To add insult to injury, Hall, the 2018 Hart Trophy winner as the NHL’s most valuable player, scored the opening goal and set up another in the Hurricanes’ Saturday win. Two of Carolina’s goals, both scored by captain Sebastian Aho, were into the empty Ottawa net.
As for head coach Green, he was philosophical about the sweep. It marked the second year in a row that his team failed to move beyond the first round of the playoffs, having fallen a year ago to the Toronto Maple Leafs.
Last spring the Senators had also been down three games to none but rallied to take the next two games before finally being eliminated in Game 6.
“We probably played a lot better than last year,” Green said post this year’s defeat. “And even though we lost four in a row, it’s a different series.

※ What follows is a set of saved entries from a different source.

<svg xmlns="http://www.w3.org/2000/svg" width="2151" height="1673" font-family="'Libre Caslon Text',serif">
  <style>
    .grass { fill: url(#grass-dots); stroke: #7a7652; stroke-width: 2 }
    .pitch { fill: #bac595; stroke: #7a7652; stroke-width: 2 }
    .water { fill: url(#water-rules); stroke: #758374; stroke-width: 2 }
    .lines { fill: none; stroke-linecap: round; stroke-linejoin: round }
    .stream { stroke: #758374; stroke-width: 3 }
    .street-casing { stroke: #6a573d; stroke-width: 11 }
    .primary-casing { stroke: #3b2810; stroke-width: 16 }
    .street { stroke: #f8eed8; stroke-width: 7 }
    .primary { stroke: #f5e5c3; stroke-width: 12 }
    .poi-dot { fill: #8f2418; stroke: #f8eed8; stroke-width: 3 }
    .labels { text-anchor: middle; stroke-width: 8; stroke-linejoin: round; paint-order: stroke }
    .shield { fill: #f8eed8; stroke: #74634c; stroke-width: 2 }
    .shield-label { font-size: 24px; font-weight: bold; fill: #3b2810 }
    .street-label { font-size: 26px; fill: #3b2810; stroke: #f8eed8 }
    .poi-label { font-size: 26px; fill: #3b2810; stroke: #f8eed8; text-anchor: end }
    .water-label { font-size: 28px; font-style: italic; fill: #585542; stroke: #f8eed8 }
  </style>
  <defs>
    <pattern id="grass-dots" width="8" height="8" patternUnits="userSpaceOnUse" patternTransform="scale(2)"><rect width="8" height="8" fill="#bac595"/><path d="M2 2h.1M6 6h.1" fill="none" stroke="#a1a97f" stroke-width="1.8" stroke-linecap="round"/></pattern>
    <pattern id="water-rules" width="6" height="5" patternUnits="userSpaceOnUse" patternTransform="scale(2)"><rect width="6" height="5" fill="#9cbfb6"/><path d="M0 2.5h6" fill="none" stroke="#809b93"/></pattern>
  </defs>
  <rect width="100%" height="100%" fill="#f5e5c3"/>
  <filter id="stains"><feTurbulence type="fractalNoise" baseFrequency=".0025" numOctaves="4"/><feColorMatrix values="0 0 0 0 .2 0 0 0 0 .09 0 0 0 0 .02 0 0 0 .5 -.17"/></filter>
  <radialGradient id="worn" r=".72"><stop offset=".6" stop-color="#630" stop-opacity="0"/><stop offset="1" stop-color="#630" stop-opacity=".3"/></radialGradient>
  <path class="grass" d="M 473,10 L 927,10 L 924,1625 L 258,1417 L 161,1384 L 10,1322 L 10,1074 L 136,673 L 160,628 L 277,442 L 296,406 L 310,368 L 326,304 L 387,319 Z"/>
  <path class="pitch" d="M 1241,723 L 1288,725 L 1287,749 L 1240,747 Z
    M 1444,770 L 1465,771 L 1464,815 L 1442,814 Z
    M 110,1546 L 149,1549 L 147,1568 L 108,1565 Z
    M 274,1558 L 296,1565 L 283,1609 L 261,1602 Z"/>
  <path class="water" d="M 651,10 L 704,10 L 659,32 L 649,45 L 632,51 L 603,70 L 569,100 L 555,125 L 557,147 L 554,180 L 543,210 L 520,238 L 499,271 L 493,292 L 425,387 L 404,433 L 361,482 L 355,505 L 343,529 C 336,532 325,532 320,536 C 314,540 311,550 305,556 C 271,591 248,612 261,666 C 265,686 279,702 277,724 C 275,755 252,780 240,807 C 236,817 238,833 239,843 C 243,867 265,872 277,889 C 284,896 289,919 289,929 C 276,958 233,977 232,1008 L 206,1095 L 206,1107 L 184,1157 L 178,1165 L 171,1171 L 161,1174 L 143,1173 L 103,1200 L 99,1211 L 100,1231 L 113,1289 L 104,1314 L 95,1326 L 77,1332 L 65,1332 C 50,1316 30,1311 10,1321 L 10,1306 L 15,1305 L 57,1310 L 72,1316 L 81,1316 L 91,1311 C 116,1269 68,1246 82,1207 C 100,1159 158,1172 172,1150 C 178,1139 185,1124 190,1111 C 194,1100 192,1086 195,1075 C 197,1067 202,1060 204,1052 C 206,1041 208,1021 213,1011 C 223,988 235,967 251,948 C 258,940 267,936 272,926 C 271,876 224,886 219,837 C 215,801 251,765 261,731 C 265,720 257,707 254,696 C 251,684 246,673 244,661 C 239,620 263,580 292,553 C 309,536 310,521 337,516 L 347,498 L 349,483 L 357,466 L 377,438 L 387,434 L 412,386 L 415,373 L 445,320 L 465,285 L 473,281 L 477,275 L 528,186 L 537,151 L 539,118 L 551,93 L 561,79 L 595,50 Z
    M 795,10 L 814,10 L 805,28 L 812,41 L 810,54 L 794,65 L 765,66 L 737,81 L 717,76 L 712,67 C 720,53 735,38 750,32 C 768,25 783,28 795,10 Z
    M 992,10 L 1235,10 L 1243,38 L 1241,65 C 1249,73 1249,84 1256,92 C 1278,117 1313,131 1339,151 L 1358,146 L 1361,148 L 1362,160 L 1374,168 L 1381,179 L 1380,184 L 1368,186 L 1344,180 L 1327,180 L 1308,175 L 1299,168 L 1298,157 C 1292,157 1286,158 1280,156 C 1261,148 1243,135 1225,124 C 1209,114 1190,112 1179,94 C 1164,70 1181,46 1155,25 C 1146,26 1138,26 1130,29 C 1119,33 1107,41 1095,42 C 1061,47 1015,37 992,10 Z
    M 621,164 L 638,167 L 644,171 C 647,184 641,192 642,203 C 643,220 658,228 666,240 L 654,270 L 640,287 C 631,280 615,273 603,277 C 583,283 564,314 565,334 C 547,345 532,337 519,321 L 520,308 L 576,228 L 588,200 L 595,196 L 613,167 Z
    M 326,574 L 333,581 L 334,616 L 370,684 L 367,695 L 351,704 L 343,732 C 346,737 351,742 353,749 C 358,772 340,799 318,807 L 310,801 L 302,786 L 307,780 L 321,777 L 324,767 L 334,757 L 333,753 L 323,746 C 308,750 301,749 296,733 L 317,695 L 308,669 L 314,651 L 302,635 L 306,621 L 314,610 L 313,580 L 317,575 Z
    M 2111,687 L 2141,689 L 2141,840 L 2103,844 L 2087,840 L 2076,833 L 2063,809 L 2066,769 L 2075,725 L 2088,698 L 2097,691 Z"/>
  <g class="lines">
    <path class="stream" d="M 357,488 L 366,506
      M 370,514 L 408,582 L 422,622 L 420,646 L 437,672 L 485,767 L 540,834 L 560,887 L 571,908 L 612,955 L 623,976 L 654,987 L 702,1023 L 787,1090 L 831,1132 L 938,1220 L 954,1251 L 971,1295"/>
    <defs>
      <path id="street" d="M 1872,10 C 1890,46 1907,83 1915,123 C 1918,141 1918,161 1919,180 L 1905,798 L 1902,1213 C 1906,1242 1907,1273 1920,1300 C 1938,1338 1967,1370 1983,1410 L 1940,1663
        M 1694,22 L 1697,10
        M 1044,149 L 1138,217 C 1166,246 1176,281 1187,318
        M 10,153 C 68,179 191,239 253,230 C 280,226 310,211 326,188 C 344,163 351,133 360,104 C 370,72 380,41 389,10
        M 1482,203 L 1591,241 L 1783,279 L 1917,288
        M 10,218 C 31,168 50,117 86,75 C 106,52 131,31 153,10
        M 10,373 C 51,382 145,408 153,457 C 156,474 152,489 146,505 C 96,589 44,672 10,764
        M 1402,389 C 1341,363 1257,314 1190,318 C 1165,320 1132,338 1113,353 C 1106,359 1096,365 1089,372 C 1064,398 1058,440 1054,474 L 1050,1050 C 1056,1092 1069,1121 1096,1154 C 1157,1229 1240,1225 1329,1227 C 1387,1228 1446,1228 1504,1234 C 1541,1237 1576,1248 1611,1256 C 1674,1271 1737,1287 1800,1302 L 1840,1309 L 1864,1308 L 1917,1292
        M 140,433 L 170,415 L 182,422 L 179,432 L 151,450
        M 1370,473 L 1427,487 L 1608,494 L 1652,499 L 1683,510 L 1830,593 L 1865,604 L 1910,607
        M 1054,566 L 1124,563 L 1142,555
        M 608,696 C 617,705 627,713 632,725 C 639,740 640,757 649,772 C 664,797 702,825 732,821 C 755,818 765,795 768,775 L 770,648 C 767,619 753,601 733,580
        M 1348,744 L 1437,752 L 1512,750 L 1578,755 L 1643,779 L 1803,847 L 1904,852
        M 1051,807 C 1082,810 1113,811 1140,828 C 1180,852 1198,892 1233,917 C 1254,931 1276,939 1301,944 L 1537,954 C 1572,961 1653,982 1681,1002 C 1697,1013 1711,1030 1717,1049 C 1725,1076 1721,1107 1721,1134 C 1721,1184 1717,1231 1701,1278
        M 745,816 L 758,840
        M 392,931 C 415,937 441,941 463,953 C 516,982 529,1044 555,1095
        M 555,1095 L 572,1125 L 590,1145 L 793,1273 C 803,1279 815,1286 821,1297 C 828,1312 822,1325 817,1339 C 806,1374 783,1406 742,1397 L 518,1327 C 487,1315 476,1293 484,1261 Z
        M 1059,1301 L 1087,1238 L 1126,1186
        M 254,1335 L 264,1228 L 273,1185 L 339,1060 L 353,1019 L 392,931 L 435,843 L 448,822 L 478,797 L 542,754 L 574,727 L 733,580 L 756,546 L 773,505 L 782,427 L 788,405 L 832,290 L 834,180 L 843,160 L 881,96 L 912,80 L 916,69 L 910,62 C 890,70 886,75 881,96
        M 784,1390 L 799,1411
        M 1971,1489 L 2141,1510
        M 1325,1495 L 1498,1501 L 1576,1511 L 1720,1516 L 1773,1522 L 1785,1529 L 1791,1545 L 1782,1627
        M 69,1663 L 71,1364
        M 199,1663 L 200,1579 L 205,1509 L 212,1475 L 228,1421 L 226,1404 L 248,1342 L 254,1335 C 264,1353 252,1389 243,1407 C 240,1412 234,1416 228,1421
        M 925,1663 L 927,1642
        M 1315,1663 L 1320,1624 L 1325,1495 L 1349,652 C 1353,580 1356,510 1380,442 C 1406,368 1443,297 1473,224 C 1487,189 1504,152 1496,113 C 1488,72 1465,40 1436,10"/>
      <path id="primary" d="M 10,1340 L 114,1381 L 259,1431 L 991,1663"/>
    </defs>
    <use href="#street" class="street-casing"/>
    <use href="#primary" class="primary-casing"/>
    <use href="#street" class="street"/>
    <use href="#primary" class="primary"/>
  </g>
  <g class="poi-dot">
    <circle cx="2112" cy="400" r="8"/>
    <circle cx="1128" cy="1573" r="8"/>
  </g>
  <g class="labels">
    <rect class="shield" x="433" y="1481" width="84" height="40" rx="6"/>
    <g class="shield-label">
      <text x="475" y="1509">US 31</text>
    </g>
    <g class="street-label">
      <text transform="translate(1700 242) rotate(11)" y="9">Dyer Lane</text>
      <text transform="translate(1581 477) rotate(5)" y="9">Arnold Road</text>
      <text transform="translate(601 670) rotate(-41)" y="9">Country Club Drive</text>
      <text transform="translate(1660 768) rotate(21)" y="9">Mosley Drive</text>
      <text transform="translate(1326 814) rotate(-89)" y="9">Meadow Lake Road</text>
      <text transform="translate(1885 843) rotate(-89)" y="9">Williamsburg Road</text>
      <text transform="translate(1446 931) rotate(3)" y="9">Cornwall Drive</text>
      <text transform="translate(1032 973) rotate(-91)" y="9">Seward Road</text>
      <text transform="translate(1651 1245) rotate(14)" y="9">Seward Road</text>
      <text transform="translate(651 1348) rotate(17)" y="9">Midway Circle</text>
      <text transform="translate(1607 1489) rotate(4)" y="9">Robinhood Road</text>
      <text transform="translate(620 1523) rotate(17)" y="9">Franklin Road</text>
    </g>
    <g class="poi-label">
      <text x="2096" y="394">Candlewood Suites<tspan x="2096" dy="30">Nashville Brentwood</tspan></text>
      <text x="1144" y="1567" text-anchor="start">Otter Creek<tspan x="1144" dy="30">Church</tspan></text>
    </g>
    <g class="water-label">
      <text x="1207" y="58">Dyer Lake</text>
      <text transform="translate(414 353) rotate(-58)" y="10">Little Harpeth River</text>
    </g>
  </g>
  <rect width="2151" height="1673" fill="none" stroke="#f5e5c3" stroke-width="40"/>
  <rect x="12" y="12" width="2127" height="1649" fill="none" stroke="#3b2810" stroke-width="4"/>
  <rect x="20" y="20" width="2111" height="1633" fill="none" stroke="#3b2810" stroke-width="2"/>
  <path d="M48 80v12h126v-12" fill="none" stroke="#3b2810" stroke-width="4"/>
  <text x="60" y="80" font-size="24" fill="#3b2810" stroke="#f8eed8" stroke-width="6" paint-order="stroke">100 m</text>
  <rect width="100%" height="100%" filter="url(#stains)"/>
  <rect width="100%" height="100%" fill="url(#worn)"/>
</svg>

“I think we’ve taken a lot of steps this year to really having a lot of belief that we’re a lot closer than we were.”
It will most assuredly be an interesting summer for hockey talk in Ottawa.
As for the empty parking lots at the Canadian Tire Centre, soon they will again have thousands more cars than pigeons.
The Ottawa Charge of the Professional Women’s Hockey League defeated the Toronto Sceptres over the weekend and will move from their downtown rink, TD Place, to Canadian Tire Centre for the opening round of the Walter Cup playoffs, meeting the Boston Fleet.
Let the “ALL HEART ALL IN” signs stand awhile.